- _Job item_:
Can you write out each line of text in the entries below, character for character, while leaving the pictures out of your answer?

- _Data entries_:
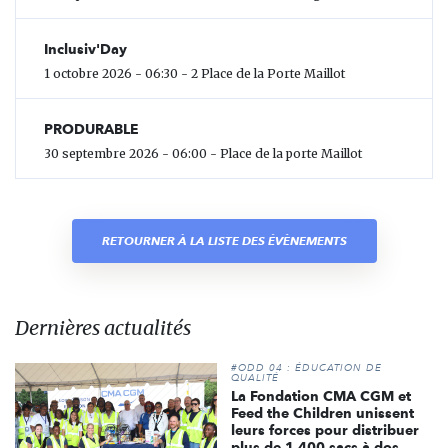
Inclusiv'Day
1 octobre 2026 - 06:30 - 2 Place de la Porte Maillot
PRODURABLE
30 septembre 2026 - 06:00 - Place de la porte Maillot
RETOURNER À LA LISTE DES ÉVÈNEMENTS
Dernières actualités
#ODD 04 : ÉDUCATION DE
QUALITÉ
La Fondation CMA CGM et
Feed the Children unissent
leurs forces pour distribuer
plus de 1 400 sacs à dos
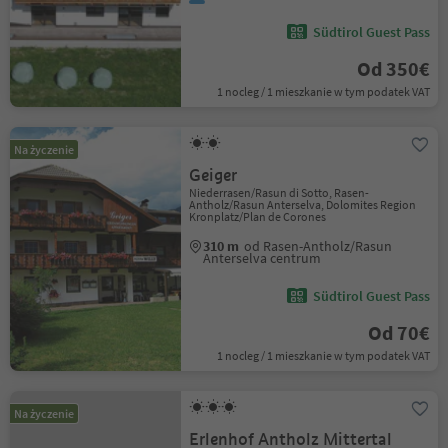
Südtirol Guest Pass
Od 350€
1 nocleg / 1 mieszkanie w tym podatek VAT
Na życzenie
Geiger
Niederrasen/Rasun di Sotto, Rasen-
Antholz/Rasun Anterselva, Dolomites Region
Kronplatz/Plan de Corones
310 m
od Rasen-Antholz/Rasun
Anterselva centrum
Südtirol Guest Pass
Od 70€
1 nocleg / 1 mieszkanie w tym podatek VAT
Na życzenie
Erlenhof Antholz Mittertal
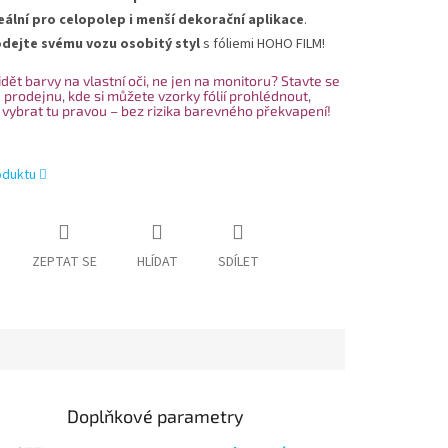
eální pro celopolep i menší dekorační aplikace
.
dejte svému vozu osobitý styl
s fóliemi HOHO FILM!
dět barvy na vlastní oči, ne jen na monitoru? Stavte se
 prodejnu, kde si můžete vzorky fólií prohlédnout,
 vybrat tu pravou – bez rizika barevného překvapení!
oduktu
ZEPTAT SE
HLÍDAT
SDÍLET
Doplňkové parametry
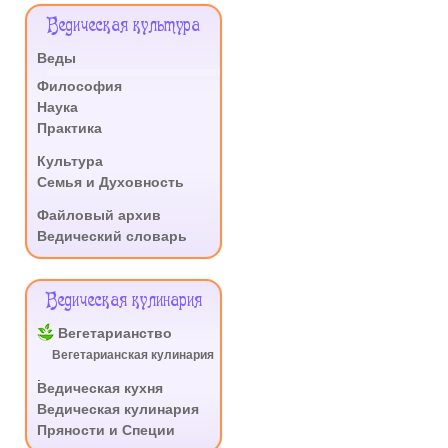
Меню
Ведическая культура
Сайта
Веды
.
Философия
Наука
Практика
.
Культура
Семья и Духовность
.
Файловый архив
Ведический словарь
Ведическая кулинария
Вегетарианство
Вегетарианская кулинария
.
Ведическая кухня
Ведическая кулинария
Пряности и Специи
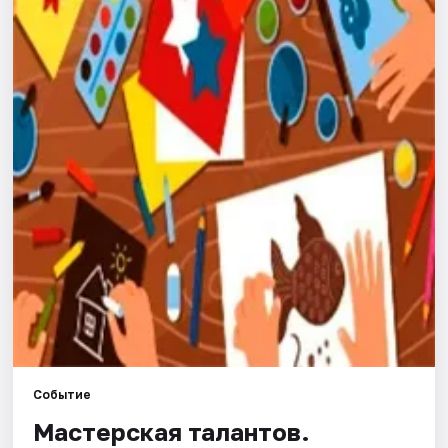
Города
Площадки
Артисты
Рейтинги
Событие
Мастерская талантов.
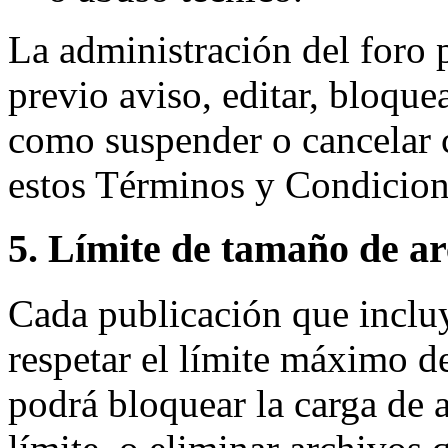
La administración del foro p
previo aviso, editar, bloque
como suspender o cancelar c
estos Términos y Condicion
5. Límite de tamaño de ar
Cada publicación que inclu
respetar el límite máximo 
podrá bloquear la carga de 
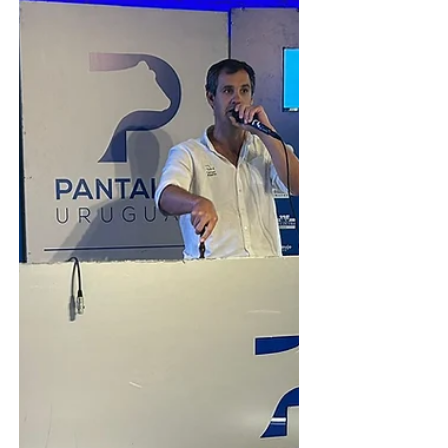
Parada Fariña. Se ofrecerán en primera
instancia un total de 700 terneros en el
remate "Parada del Ternero" que
comenzará a las 15 horas puntual. Una
vez finalizado este evento comenzará
la feria mensual, con una oferta de
1.200 lanares, 200 vacunos y 20
yeguarizos. Se destacan 600 ovejas de
invernada y nuevas, 600 capones y
borregos, 70 novillos y terneros, 80
vacas y v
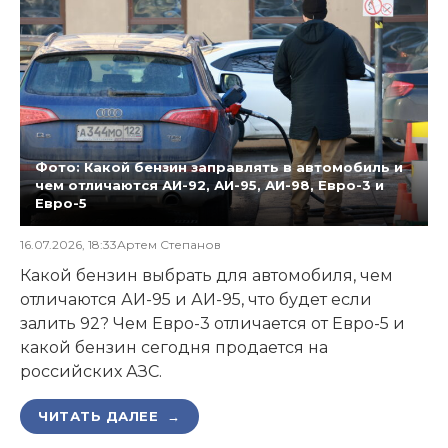
Фото: Какой бензин заправлять в автомобиль и
чем отличаются АИ-92, АИ-95, АИ-98, Евро-3 и
Евро-5
16.07.2026, 18:33
Артем Степанов
Какой бензин выбрать для автомобиля, чем
отличаются АИ-95 и АИ-95, что будет если
залить 92? Чем Евро-3 отличается от Евро-5 и
какой бензин сегодня продается на
российских АЗС.
ЧИТАТЬ ДАЛЕЕ →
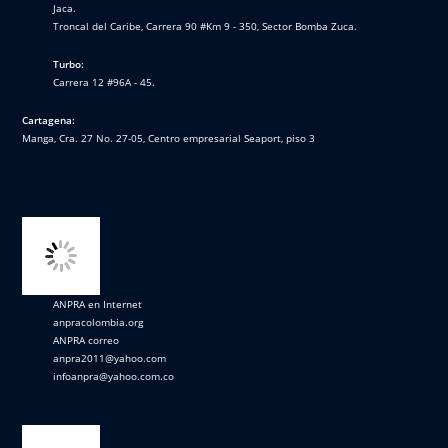
Jaca.
Troncal del Caribe, Carrera 90 #Km 9 - 350, Sector Bomba Zuca.
Turbo:
Carrera 12 #96A - 45.
Cartagena:
Manga, Cra. 27 No. 27-05, Centro empresarial Seaport, piso 3
ANPRA en Internet
anpracolombia.org
ANPRA correo
anpra2011@yahoo.com
infoanpra@yahoo.com.co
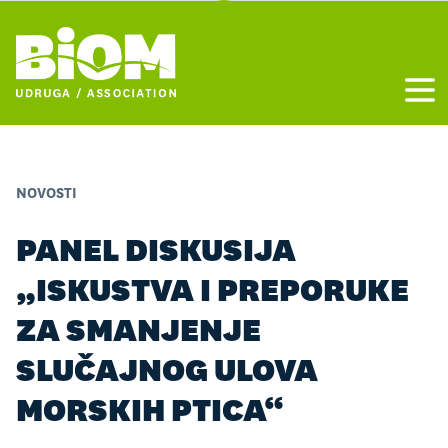
Otvo
NOVOSTI
PANEL DISKUSIJA
„ISKUSTVA I PREPORUKE
ZA SMANJENJE
SLUČAJNOG ULOVA
MORSKIH PTICA“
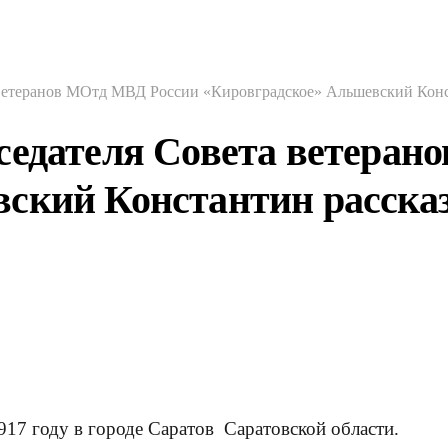
 ветеранов МОтд МВД России «Кировградское» Альшевский Конс
седателя Совета ветера
ский Константин рассказ
17 году в городе Саратов Саратовской области.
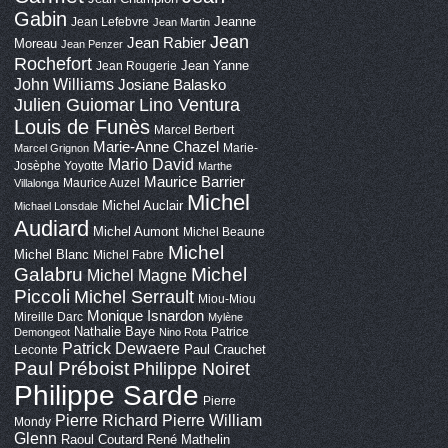
Gabin
Jeanne
Jean Lefebvre
Jean Martin
Jean
Jean Rabier
Moreau
Jean Penzer
Rochefort
Jean Yanne
Jean Rougerie
John Williams
Josiane Balasko
Lino Ventura
Julien Guiomar
Louis de Funès
Marcel Berbert
Marie-Anne Chazel
Marie-
Marcel Grignon
Mario David
Josèphe Yoyotte
Marthe
Maurice Barrier
Maurice Auzel
Villalonga
Michel
Michel Auclair
Michael Lonsdale
Audiard
Michel Aumont
Michel Beaune
Michel
Michel Blanc
Michel Fabre
Galabru
Michel
Michel Magne
Piccoli
Michel Serrault
Miou-Miou
Monique Isnardon
Mireille Darc
Mylène
Nathalie Baye
Patrice
Demongeot
Nino Rota
Patrick Dewaere
Paul Crauchet
Leconte
Paul Préboist
Philippe Noiret
Philippe Sarde
Pierre
Pierre Richard
Pierre William
Mondy
Glenn
Raoul Coutard
René Mathelin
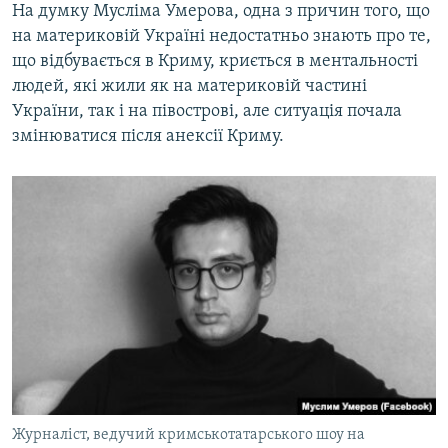
На думку Мусліма Умерова, одна з причин того, що
на материковій Україні недостатньо знають про те,
що відбувається в Криму, криється в ментальності
людей, які жили як на материковій частині
України, так і на півострові, але ситуація почала
змінюватися після анексії Криму.
Журналіст, ведучий кримськотатарського шоу на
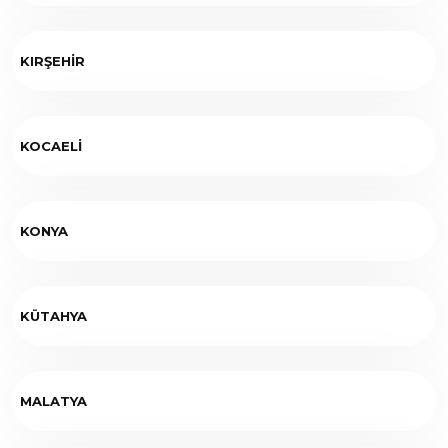
KIRŞEHİR
KOCAELİ
KONYA
KÜTAHYA
MALATYA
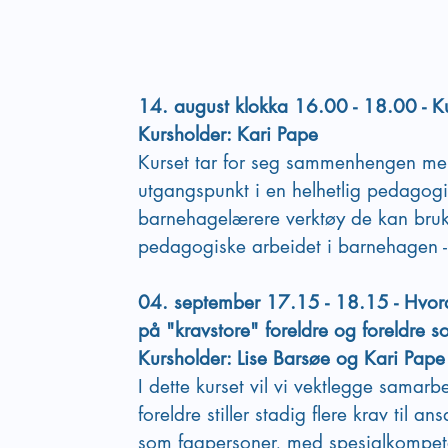
14. august klokka 16.00 - 18.00 - K
Kursholder: Kari Pape
Kurset tar for seg sammenhengen mel
utgangspunkt i en helhetlig pedagogis
barnehagelærere verktøy de kan bruke
pedagogiske arbeidet i barnehagen - f
04. september 17.15 - 18.15 - Hvorda
på "kravstore" foreldre og foreldre so
Kursholder: Lise Barsøe og Kari Pape
I dette kurset vil vi vektlegge samar
foreldre stiller stadig flere krav til 
som fagpersoner, med spesialkompetan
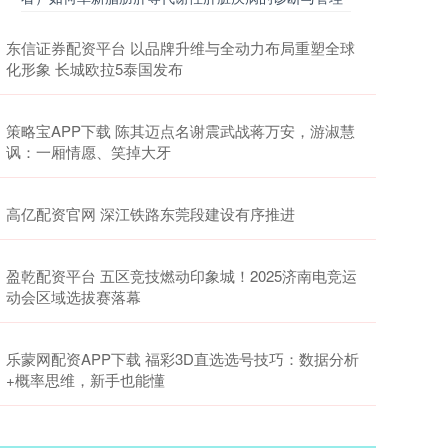
东信证券配资平台 以品牌升维与全动力布局重塑全球
化形象 长城欧拉5泰国发布
策略宝APP下载 陈其迈点名谢震武战蒋万安，游淑慧
讽：一厢情愿、笑掉大牙
高亿配资官网 深江铁路东莞段建设有序推进
盈乾配资平台 五区竞技燃动印象城！2025济南电竞运
动会区域选拔赛落幕
乐蒙网配资APP下载 福彩3D直选选号技巧：数据分析
+概率思维，新手也能懂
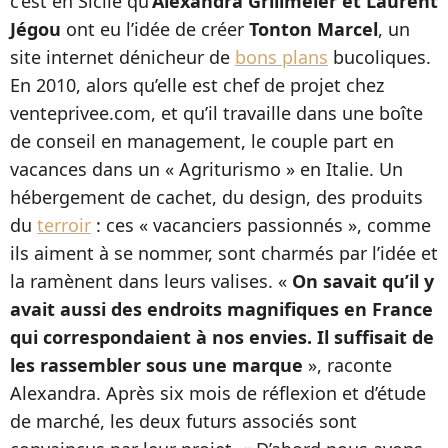
c’est en Sicile qu’
Alexandra Grillmeier et Laurent
Jégou
ont eu l’idée de créer
Tonton Marcel
, un
site internet dénicheur de
bons plans
bucoliques.
En 2010, alors qu’elle est chef de projet chez
venteprivee.com, et qu’il travaille dans une boîte
de conseil en management, le couple part en
vacances dans un « Agriturismo » en Italie. Un
hébergement de cachet, du design, des produits
du
terroir
: ces « vacanciers passionnés », comme
ils aiment à se nommer, sont charmés par l’idée et
la ramènent dans leurs valises. «
On savait qu’il y
avait aussi des endroits magnifiques en France
qui correspondaient à nos envies. Il suffisait de
les rassembler sous une marque
», raconte
Alexandra. Après six mois de réflexion et d’étude
de marché, les deux futurs associés sont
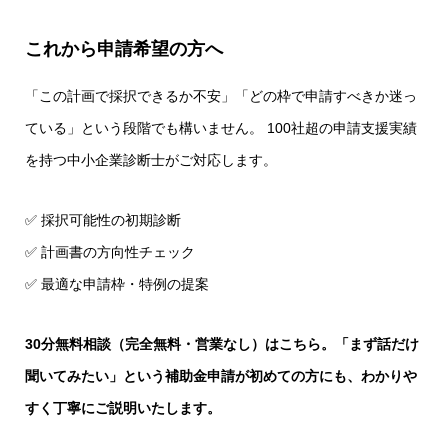
これから申請希望の方へ
「この計画で採択できるか不安」「どの枠で申請すべきか迷っ
ている」という段階でも構いません。 100社超の申請支援実績
を持つ中小企業診断士がご対応します。
✅ 採択可能性の初期診断
✅ 計画書の方向性チェック
✅ 最適な申請枠・特例の提案
30分無料相談（完全無料・営業なし）はこちら。「まず話だけ
聞いてみたい」という補助金申請が初めての方にも、わかりや
すく丁寧にご説明いたします。
補助金ガイドDL
お問い合わせ
LINE相談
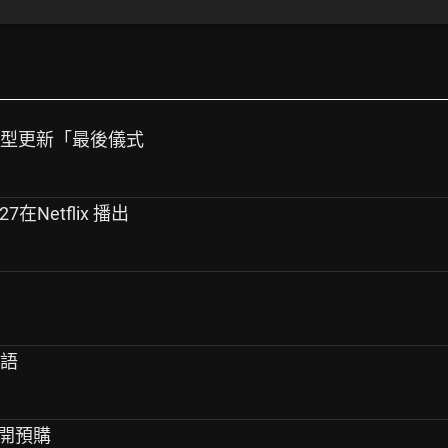
大型更新「最後儀式
7在Netflix 播出
標語
+開預購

- _Solution below_:
Inclusiv'Day
1 octobre 2026 - 06:30 - 2 Place de la Porte Maillot
PRODURABLE
30 septembre 2026 - 06:00 - Place de la porte Maillot
RETOURNER À LA LISTE DES ÉVÈNEMENTS
Dernières actualités
#ODD 04 : ÉDUCATION DE
QUALITÉ
La Fondation CMA CGM et
Feed the Children unissent
leurs forces pour distribuer
plus de 1 400 sacs à dos
Südtirol Guest Pass
Od 350€
1 nocleg / 1 mieszkanie w tym podatek VAT
Na życzenie
Geiger
Niederrasen/Rasun di Sotto, Rasen-
Antholz/Rasun Anterselva, Dolomites Region
Kronplatz/Plan de Corones
310 m
od Rasen-Antholz/Rasun
Anterselva centrum
Südtirol Guest Pass
Od 70€
1 nocleg / 1 mieszkanie w tym podatek VAT
Na życzenie
Erlenhof Antholz Mittertal
eální pro celopolep i menší dekorační aplikace
.
dejte svému vozu osobitý styl
s fóliemi HOHO FILM!
dět barvy na vlastní oči, ne jen na monitoru? Stavte se
 prodejnu, kde si můžete vzorky fólií prohlédnout,
 vybrat tu pravou – bez rizika barevného překvapení!
oduktu
ZEPTAT SE
HLÍDAT
SDÍLET
Doplňkové parametry
Меню
Ведическая культура
Сайта
Веды
.
Философия
Наука
Практика
.
Культура
Семья и Духовность
.
Файловый архив
Ведический словарь
Ведическая кулинария
Вегетарианство
Вегетарианская кулинария
.
Ведическая кухня
Ведическая кулинария
Пряности и Специи
Города
Площадки
Артисты
Рейтинги
Событие
Мастерская талантов.
La administración del foro p
previo aviso, editar, bloque
como suspender o cancelar c
estos Términos y Condicion
5. Límite de tamaño de ar
Cada publicación que inclu
respetar el límite máximo 
podrá bloquear la carga de 
Parada Fariña. Se ofrecerán en primera
instancia un total de 700 terneros en el
remate "Parada del Ternero" que
comenzará a las 15 horas puntual. Una
vez finalizado este evento comenzará
la feria mensual, con una oferta de
1.200 lanares, 200 vacunos y 20
yeguarizos. Se destacan 600 ovejas de
invernada y nuevas, 600 capones y
borregos, 70 novillos y terneros, 80
vacas y v
Фото: Какой бензин заправлять в автомобиль и
чем отличаются АИ-92, АИ-95, АИ-98, Евро-3 и
Евро-5
16.07.2026, 18:33
Артем Степанов
Какой бензин выбрать для автомобиля, чем
отличаются АИ-95 и АИ-95, что будет если
залить 92? Чем Евро-3 отличается от Евро-5 и
какой бензин сегодня продается на
российских АЗС.
ЧИТАТЬ ДАЛЕЕ →
Jaca.
Troncal del Caribe, Carrera 90 #Km 9 - 350, Sector Bomba Zuca.
Turbo:
Carrera 12 #96A - 45.
Cartagena:
Manga, Cra. 27 No. 27-05, Centro empresarial Seaport, piso 3
ANPRA en Internet
anpracolombia.org
ANPRA correo
anpra2011@yahoo.com
infoanpra@yahoo.com.co
Otvo
NOVOSTI
PANEL DISKUSIJA
„ISKUSTVA I PREPORUKE
ZA SMANJENJE
SLUČAJNOG ULOVA
MORSKIH PTICA“
 ветеранов МОтд МВД России «Кировградское» Альшевский Конс
седателя Совета ветера
ский Константин рассказ
17 году в городе Саратов Саратовской области.
Gabin
Jeanne
Jean Lefebvre
Jean Martin
Jean
Jean Rabier
Moreau
Jean Penzer
Rochefort
Jean Yanne
Jean Rougerie
John Williams
Josiane Balasko
Lino Ventura
Julien Guiomar
Louis de Funès
Marcel Berbert
Marie-Anne Chazel
Marie-
Marcel Grignon
Mario David
Josèphe Yoyotte
Marthe
Maurice Barrier
Maurice Auzel
Villalonga
Michel
Michel Auclair
Michael Lonsdale
Audiard
Michel Aumont
Michel Beaune
Michel
Michel Blanc
Michel Fabre
Galabru
Michel
Michel Magne
Piccoli
Michel Serrault
Miou-Miou
Monique Isnardon
Mireille Darc
Mylène
Nathalie Baye
Patrice
Demongeot
Nino Rota
Patrick Dewaere
Paul Crauchet
Leconte
Paul Préboist
Philippe Noiret
Philippe Sarde
Pierre
Pierre Richard
Pierre William
Mondy
Glenn
Raoul Coutard
René Mathelin
На думку Мусліма Умерова, одна з причин того, що
на материковій Україні недостатньо знають про те,
що відбувається в Криму, криється в ментальності
людей, які жили як на материковій частині
України, так і на півострові, але ситуація почала
змінюватися після анексії Криму.
Журналіст, ведучий кримськотатарського шоу на
KIRŞEHİR
KOCAELİ
KONYA
KÜTAHYA
MALATYA
14. august klokka 16.00 - 18.00 - K
Kursholder: Kari Pape
Kurset tar for seg sammenhengen mel
utgangspunkt i en helhetlig pedagogis
barnehagelærere verktøy de kan bruke
pedagogiske arbeidet i barnehagen - f
04. september 17.15 - 18.15 - Hvorda
på "kravstore" foreldre og foreldre so
Kursholder: Lise Barsøe og Kari Pape
I dette kurset vil vi vektlegge samar
foreldre stiller stadig flere krav til 
som fagpersoner, med spesialkompetan
东信证券配资平台 以品牌升维与全动力布局重塑全球
化形象 长城欧拉5泰国发布
策略宝APP下载 陈其迈点名谢震武战蒋万安，游淑慧
讽：一厢情愿、笑掉大牙
高亿配资官网 深江铁路东莞段建设有序推进
盈乾配资平台 五区竞技燃动印象城！2025济南电竞运
动会区域选拔赛落幕
乐蒙网配资APP下载 福彩3D直选选号技巧：数据分析
+概率思维，新手也能懂
c’est en Sicile qu’
Alexandra Grillmeier et Laurent
Jégou
ont eu l’idée de créer
Tonton Marcel
, un
site internet dénicheur de
bons plans
bucoliques.
En 2010, alors qu’elle est chef de projet chez
venteprivee.com, et qu’il travaille dans une boîte
de conseil en management, le couple part en
vacances dans un « Agriturismo » en Italie. Un
hébergement de cachet, du design, des produits
du
terroir
: ces « vacanciers passionnés », comme
ils aiment à se nommer, sont charmés par l’idée et
la ramènent dans leurs valises. «
On savait qu’il y
avait aussi des endroits magnifiques en France
qui correspondaient à nos envies. Il suffisait de
les rassembler sous une marque
», raconte
Alexandra. Après six mois de réflexion et d’étude
de marché, les deux futurs associés sont
これから申請希望の方へ
「この計画で採択できるか不安」「どの枠で申請すべきか迷っ
ている」という段階でも構いません。 100社超の申請支援実績
を持つ中小企業診断士がご対応します。
✅ 採択可能性の初期診断
✅ 計画書の方向性チェック
✅ 最適な申請枠・特例の提案
30分無料相談（完全無料・営業なし）はこちら。「まず話だけ
聞いてみたい」という補助金申請が初めての方にも、わかりや
すく丁寧にご説明いたします。
補助金ガイドDL
お問い合わせ
LINE相談
大型更新「最後儀式
7在Netflix 播出
標語
+開預購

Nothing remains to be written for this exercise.